The finish was built on his strong qualifying performance to start ninth and then making only one pit stop behind the safety car.

It required him to take his set of hard tyres 57 laps — no mean feat given the traction demands in Canada and the Williams car’s status as having among the lowest downforce loads on the grid.

But the Thai driver was flawless despite the train of much faster cars attempting to pass him. When he took the chequered flag he had six drivers following him within just 4.4 seconds.

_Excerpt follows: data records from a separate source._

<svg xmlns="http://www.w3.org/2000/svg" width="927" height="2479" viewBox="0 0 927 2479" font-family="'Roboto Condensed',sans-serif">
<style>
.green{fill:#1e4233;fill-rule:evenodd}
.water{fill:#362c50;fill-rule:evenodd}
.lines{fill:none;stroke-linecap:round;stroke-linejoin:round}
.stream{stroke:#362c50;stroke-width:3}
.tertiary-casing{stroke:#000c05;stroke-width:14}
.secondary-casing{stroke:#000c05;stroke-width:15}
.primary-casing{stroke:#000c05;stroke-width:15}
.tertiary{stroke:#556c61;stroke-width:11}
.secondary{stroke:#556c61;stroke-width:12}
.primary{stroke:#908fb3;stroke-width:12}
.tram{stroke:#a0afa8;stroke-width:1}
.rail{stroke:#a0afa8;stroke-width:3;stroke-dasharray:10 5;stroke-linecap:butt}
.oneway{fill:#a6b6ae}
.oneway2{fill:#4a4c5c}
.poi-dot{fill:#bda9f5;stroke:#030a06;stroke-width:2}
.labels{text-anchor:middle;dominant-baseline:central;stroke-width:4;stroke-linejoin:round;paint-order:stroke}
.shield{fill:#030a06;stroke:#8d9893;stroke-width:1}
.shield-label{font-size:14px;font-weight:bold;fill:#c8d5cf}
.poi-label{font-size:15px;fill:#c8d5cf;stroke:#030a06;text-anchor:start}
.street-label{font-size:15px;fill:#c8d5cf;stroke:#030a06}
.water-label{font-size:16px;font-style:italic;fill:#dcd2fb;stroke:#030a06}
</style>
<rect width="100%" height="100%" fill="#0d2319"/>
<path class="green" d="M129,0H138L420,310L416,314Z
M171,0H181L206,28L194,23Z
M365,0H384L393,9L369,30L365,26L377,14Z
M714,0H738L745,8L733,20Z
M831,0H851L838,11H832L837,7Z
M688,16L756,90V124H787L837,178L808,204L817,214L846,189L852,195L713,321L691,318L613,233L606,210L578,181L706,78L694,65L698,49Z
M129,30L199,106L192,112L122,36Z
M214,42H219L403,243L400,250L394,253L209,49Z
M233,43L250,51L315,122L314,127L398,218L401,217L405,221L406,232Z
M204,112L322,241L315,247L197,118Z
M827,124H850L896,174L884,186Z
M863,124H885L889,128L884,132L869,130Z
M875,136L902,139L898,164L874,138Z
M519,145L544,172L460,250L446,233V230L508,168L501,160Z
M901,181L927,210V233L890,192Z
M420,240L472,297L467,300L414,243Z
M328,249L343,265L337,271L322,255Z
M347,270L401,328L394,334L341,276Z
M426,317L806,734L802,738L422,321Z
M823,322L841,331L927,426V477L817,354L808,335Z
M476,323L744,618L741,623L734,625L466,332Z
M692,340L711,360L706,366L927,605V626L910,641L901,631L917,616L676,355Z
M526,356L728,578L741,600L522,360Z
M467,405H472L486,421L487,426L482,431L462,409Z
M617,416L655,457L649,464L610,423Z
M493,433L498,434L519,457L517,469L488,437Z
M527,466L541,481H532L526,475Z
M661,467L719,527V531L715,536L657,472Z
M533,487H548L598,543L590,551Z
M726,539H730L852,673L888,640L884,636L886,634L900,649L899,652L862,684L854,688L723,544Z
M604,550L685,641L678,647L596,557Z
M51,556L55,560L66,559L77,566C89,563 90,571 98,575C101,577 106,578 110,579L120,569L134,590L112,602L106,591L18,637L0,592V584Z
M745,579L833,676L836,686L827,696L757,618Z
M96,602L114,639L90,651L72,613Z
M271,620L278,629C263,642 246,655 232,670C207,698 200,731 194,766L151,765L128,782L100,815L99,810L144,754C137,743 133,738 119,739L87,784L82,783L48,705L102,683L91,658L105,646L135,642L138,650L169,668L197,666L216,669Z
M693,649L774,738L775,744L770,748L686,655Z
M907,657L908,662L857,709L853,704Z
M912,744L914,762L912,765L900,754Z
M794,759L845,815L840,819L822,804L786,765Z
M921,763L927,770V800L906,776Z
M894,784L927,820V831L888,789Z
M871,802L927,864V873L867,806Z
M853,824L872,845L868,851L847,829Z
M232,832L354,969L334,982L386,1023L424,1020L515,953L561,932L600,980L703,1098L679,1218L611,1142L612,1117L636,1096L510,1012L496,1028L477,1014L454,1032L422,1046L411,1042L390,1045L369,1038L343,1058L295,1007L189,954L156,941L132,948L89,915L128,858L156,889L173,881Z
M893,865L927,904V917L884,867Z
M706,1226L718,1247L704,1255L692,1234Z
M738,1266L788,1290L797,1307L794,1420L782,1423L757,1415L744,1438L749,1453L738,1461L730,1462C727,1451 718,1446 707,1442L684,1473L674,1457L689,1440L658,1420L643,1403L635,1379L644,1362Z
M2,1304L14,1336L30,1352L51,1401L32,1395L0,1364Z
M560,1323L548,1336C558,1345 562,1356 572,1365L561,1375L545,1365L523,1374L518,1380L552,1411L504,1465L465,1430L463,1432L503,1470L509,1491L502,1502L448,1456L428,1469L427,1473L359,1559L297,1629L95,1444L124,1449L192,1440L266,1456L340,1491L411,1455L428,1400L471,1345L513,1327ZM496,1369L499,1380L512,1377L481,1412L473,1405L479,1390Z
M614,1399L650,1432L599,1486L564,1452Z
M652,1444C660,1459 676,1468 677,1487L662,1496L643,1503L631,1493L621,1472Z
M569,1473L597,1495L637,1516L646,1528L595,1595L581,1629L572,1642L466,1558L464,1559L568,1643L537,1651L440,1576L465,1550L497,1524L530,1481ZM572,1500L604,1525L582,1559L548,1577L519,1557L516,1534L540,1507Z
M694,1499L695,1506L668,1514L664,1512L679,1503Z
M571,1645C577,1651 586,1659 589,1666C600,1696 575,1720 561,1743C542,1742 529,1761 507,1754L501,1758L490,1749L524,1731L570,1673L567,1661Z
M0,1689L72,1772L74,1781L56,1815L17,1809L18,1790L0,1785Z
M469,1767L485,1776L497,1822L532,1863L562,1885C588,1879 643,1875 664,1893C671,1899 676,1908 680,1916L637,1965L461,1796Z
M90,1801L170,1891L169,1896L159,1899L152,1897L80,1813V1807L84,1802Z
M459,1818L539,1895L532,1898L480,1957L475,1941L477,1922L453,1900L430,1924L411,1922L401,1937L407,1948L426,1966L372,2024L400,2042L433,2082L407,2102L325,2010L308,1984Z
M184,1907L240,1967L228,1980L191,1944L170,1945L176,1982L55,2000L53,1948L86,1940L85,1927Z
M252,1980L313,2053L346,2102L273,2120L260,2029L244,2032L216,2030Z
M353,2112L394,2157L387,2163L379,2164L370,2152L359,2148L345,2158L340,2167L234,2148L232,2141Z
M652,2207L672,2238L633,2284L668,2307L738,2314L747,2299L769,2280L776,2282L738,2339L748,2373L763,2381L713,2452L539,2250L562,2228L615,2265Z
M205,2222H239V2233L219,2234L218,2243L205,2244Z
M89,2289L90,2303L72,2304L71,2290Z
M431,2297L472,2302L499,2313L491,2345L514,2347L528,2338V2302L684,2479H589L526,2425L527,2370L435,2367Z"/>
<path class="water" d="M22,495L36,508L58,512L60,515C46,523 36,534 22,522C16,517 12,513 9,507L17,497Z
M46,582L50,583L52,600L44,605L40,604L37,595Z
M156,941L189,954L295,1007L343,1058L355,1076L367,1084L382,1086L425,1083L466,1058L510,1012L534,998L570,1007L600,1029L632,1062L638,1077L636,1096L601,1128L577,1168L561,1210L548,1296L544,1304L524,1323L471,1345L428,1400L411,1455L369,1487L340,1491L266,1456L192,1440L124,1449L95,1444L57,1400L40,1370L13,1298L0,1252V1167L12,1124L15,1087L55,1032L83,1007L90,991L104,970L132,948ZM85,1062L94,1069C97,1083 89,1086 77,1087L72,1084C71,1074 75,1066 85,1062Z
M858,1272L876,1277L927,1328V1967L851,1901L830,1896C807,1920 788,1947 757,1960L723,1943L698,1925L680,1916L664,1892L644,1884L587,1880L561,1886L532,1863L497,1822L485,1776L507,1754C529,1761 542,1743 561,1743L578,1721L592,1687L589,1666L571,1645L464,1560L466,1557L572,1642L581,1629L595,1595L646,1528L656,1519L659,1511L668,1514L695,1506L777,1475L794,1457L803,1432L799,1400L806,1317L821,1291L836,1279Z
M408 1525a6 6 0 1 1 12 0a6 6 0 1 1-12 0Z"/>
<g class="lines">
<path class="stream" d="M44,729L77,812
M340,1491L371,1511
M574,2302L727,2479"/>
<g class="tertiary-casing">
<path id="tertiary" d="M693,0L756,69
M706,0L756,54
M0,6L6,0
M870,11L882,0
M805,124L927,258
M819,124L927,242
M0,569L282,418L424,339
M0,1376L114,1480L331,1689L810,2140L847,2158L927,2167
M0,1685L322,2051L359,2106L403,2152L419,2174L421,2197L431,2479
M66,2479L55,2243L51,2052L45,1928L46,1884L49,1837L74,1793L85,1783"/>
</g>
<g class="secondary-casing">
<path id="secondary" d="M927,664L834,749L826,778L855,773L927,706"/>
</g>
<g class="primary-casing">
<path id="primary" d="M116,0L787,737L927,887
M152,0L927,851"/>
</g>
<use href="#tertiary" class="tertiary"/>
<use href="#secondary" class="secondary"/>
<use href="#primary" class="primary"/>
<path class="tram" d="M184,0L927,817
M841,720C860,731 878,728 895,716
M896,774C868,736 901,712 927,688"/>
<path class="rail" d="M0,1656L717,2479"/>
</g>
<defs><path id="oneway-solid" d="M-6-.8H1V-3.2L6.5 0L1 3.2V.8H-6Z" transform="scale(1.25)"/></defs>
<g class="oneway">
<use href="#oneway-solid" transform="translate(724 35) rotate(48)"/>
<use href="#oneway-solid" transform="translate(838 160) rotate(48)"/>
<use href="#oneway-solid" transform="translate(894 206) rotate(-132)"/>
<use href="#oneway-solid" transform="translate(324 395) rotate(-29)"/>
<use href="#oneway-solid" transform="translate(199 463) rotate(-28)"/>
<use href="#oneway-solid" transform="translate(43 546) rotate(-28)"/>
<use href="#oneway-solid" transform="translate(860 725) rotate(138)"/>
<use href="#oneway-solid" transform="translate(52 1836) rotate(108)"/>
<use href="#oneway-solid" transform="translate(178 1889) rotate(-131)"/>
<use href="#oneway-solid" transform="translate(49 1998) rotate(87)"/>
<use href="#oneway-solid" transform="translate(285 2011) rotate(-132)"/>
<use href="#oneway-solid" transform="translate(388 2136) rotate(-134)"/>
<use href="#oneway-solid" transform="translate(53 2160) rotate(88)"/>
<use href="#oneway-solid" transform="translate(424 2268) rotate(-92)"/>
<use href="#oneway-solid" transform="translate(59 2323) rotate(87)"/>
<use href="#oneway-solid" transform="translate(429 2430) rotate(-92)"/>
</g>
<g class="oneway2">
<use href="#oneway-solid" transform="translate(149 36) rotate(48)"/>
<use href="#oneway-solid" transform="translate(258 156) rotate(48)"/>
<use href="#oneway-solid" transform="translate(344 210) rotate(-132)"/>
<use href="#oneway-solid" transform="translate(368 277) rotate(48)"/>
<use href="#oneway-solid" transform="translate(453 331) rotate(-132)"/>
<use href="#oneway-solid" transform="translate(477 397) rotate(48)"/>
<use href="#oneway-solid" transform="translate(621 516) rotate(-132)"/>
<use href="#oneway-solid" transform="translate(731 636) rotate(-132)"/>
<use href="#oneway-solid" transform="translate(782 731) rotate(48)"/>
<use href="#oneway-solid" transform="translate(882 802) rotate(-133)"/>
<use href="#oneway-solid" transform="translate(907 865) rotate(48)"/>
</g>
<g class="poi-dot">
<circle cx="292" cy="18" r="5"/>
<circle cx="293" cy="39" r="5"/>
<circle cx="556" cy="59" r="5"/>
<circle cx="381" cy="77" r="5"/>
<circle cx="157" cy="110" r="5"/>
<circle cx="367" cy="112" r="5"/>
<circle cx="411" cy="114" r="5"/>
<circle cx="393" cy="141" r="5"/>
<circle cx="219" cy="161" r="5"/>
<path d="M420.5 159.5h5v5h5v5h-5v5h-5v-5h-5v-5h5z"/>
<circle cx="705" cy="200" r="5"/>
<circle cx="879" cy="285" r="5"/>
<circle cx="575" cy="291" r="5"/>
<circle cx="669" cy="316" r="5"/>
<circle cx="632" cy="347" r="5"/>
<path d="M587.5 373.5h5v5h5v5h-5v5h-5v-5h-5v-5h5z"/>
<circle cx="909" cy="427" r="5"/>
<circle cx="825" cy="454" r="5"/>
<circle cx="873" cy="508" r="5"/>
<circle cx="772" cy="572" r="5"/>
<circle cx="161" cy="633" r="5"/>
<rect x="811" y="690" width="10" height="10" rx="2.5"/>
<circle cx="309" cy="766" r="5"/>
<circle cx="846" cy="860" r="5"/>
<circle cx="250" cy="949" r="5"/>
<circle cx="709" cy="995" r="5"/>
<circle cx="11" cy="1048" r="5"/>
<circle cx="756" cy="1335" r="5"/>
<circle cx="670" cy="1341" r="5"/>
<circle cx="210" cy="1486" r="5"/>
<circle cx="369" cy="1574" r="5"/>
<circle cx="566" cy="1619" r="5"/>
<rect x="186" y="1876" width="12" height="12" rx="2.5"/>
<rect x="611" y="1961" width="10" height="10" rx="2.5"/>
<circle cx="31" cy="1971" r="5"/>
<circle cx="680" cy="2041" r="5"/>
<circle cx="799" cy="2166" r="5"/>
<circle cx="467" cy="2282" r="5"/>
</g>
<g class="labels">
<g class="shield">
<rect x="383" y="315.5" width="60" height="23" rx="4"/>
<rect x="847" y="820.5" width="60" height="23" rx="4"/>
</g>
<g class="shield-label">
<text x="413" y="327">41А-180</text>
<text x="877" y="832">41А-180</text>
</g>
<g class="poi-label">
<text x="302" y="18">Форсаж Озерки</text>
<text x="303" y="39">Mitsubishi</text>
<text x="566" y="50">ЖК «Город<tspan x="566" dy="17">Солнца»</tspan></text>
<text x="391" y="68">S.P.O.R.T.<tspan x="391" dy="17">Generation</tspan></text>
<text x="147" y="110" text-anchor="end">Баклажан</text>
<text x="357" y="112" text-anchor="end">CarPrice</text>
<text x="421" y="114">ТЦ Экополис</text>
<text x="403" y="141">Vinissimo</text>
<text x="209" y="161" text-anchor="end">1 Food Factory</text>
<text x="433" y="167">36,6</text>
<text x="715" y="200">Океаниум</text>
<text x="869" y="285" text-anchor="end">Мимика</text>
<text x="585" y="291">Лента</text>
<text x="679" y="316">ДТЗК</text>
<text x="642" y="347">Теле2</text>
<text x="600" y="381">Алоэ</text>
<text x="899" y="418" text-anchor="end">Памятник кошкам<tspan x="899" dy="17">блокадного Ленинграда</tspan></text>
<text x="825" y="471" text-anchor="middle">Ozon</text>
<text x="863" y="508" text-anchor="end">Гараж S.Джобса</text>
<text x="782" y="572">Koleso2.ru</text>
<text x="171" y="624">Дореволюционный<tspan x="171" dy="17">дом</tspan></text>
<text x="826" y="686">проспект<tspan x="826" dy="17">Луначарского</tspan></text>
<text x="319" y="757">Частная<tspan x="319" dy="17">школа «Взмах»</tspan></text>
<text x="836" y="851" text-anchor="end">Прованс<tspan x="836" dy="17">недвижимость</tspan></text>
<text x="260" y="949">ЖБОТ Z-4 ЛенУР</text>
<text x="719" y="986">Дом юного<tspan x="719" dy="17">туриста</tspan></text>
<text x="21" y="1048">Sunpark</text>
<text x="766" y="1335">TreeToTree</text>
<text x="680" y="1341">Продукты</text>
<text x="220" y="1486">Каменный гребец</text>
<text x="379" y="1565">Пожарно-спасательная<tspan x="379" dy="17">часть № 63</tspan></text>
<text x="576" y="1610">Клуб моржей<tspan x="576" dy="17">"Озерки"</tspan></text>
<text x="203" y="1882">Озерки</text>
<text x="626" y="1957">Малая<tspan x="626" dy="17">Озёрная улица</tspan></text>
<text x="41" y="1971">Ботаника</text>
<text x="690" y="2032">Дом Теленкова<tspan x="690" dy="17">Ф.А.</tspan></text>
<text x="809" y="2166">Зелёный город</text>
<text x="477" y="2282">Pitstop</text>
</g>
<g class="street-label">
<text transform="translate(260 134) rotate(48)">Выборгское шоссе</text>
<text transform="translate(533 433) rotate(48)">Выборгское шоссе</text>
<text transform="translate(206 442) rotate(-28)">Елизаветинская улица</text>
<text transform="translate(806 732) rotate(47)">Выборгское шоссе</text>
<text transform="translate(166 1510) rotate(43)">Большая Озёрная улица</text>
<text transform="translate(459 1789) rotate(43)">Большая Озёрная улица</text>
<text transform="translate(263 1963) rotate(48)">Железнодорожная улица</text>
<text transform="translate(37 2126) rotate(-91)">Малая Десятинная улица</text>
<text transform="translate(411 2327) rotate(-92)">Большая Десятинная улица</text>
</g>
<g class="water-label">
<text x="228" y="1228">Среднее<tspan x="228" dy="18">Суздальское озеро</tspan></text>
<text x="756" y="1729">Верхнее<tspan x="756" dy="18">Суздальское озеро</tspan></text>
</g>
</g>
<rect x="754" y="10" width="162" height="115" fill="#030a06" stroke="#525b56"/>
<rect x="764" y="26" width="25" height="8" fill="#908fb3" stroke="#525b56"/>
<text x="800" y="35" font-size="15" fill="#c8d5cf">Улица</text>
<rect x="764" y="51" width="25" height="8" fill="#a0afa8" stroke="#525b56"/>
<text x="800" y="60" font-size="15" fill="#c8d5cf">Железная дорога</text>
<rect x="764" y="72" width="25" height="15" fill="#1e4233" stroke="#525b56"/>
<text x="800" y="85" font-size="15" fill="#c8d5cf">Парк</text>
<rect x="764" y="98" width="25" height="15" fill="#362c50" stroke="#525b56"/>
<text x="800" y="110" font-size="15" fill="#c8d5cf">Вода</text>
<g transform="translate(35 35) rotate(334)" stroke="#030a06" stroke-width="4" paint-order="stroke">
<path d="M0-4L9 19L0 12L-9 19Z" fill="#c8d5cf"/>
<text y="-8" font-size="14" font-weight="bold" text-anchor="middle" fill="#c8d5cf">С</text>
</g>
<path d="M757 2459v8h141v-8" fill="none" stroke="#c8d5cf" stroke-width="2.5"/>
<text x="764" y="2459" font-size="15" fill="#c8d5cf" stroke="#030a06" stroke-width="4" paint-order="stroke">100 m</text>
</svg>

Points are hard to come by in 2023 given four cars and eight drivers by right should be finishing well ahead of the midfield, leaving just two places up for grabs. To score six points in one hit is hugely valuable for a team like Williams, pulling it well clear of AlphaTauri and putting it in the mix with Haas and Alfa Romeo.

McLAREN PENALTY SUGGESTS NEW RULES TACK

McLaren had another race to forget after failing to get either car into the points despite both starting in the top 10.

It was always an unlikely task given the faster Ferrari cars and Sergio Pérez were starting behind them, and the team was also caught out by Albon jumping the entire midfield.

Oscar Piastri had a solid race to 11th, missing the points by just 0.669 seconds.

Lando Norris’s race was more interesting, however, after he was penalised for unsportsmanlike conduct during the safety car, earning him a five-second penalty and dropping him out of the 10.

Norris was behind Piastri at the time and McLaren wanted to pit both on the same lap. The Briton slowed by more than 50 kilometres per hour to give the Aussie a gap to make his stop, ensuring his own tyre change wouldn’t be delayed by having to queue in the pit lane.

Norris argued it was within a well-worn grey area many drivers regularly play in and that the penalty is therefore inconsistent given punishments are rare.

Interesting is that penalties for this kind of incident are normally handed out as breaches against safety rules — driving erratically or dangerously while the safety car is deployed, for example.

The fact the stewards have reached for the unsportsmanlike conduct rule in the international sporting code — the rule book that governs all motorsport, not just Formula 1 — suggests the sport or the FIA may be considering taking a harder line on backing up the pack from now on.